# To-do item
Taking the line with "Mẫu áo khoác đồng phục màu vàng cho mùa đông" as the first, copy every line through the end of the records below exactly. Do not include pictures.

(Saved entries)
════════════════
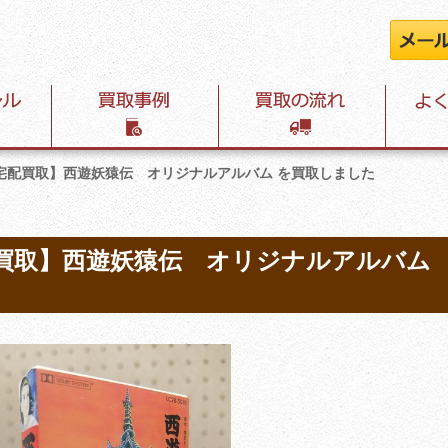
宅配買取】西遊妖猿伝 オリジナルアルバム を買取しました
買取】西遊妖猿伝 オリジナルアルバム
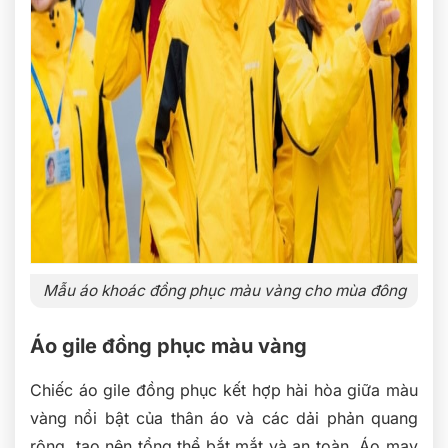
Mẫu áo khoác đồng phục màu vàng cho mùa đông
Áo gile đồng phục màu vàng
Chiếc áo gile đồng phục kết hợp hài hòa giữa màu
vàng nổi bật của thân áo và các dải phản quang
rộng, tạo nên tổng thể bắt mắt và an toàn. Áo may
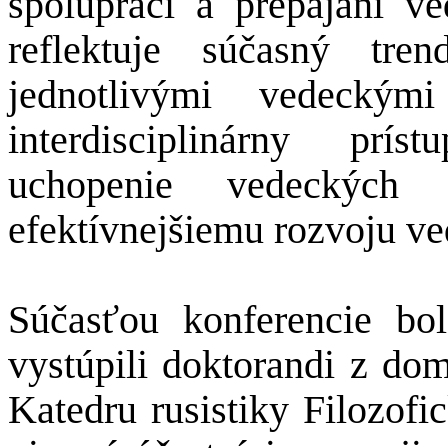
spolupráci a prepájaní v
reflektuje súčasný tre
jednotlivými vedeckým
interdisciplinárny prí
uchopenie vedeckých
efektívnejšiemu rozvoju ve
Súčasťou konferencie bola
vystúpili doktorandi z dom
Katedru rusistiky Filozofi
════════════════
# Written solution
Mẫu áo khoác đồng phục màu vàng cho mùa đông
Áo gile đồng phục màu vàng
Chiếc áo gile đồng phục kết hợp hài hòa giữa màu
vàng nổi bật của thân áo và các dải phản quang
rộng, tạo nên tổng thể bắt mắt và an toàn. Áo may
spolupráci a prepájaní v
reflektuje súčasný tre
jednotlivými vedeckým
interdisciplinárny prí
uchopenie vedeckých
efektívnejšiemu rozvoju ve
Súčasťou konferencie bola
vystúpili doktorandi z dom
Katedru rusistiky Filozofi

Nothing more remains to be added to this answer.